Il faut défendre les inégalités. Elles sont, par le biais de la tension mimétique mise en évidence par René Girard, un levier fondamental des sociétés humaines. Si la face obscure du désir mimétique, ô combien connue en France, est l’envie, elle a aussi une face solaire : celle de l’émulation à progresser et à mieux faire. L’égalité est comparable à l’entropie en physique : l’énergie sociale découle des inégalités comme l’énergie vient des différences de température. Le moment vraiment « égalitaire » en physique est celui où toute l’énergie est dissipée. Un système trop redistributif brise les incitations en donnant de façon imméritée à certains tout en privant les autres du fruit de leurs efforts. Trop peu d’économiste s’intéressent à la réalité de ces mécanismes incitatifs, à la dynamique positive des inégalités qui nourrissent les efforts. Le désir de progression individuelle, dont la volonté d’enrichissement n’est qu’une forme particulière, est l’eau qui fait tourner la roue du monde. Égaliser la société, c’est faire passer chacun dans un monstrueux lit de Procuste qui étire ou réduit de force pour standardiser les existences. On y gagnerait la paix des cimetières. La vie est ailleurs, dans le mouvement, les différences, la responsabilité des choix. Toutes choses sans lesquelles il n’y a pas de liberté.

A trop s’intéresser à l’égalité observée à un moment donné, nous oublions l’essentiel : ce sont moins les inégalités sociales qui sont préoccupantes que l’absence d’espoir de mobilité.
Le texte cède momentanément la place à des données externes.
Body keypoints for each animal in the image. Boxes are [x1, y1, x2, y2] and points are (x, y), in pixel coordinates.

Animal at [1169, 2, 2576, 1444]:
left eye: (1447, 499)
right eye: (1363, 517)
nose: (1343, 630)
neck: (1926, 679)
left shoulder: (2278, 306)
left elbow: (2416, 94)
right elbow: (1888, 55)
Ce n’est pas l’écart qui importe, mais les trajectoires. L’inégalité, si elle est maîtrisée et surtout si elle laisse la possibilité d’évolution, est un puissant levier de dépassement de soi. Elle n’est rien d’autre au fond que l’expression de cette « quête du bonheur » reconnue comme un droit fondamental par la constitution américaine. Les inégalités sont la conséquence des efforts individuels, des chemins singuliers empruntés par des êtres poursuivant leurs propres objectifs.
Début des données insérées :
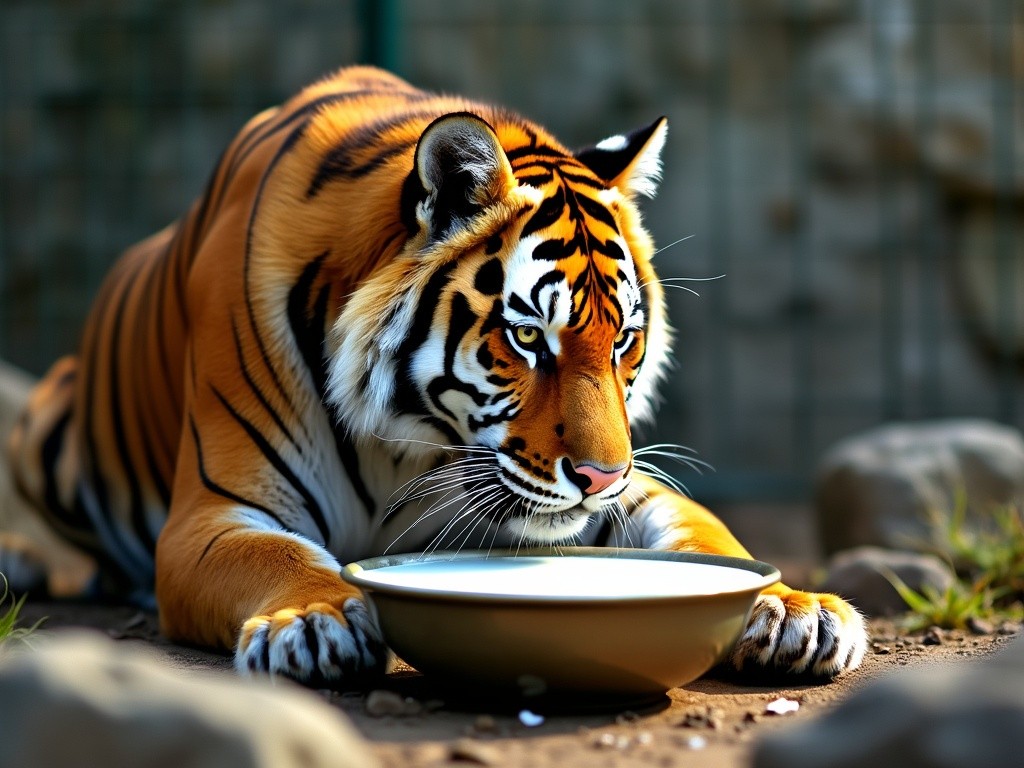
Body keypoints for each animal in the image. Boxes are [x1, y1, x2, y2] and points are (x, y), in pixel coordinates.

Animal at [8, 66, 864, 684]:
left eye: (623, 340)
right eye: (528, 337)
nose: (599, 477)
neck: (406, 439)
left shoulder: (624, 498)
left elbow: (706, 534)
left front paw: (796, 607)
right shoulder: (214, 514)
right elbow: (280, 557)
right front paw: (315, 621)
Nous ne serions pas obsédés par le thème des inégalités si la dynamique sociale n’était pas bloquée. C’est elle qu’il faut relancer. Croire qu’il suffirait d’aplanir les différences, briser les élans et hausser de force les moins favorisés pour harmoniser le corps social est une erreur grave. Vouloir l’égalité parfaite, c’est nécessairement expliquer aux meilleurs, aux entreprenants, aux plus intelligents, aux courageux, qu’ils doivent faire le deuil de leurs rêves et de leur énergie. Si trop d’inégalités dégrade le bien-être des populations, ayons le courage de dire que trop d’égalité rend aussi profondément malheureux. Mieux vaut l’inégalité en mouvement qu’une égalité immobile.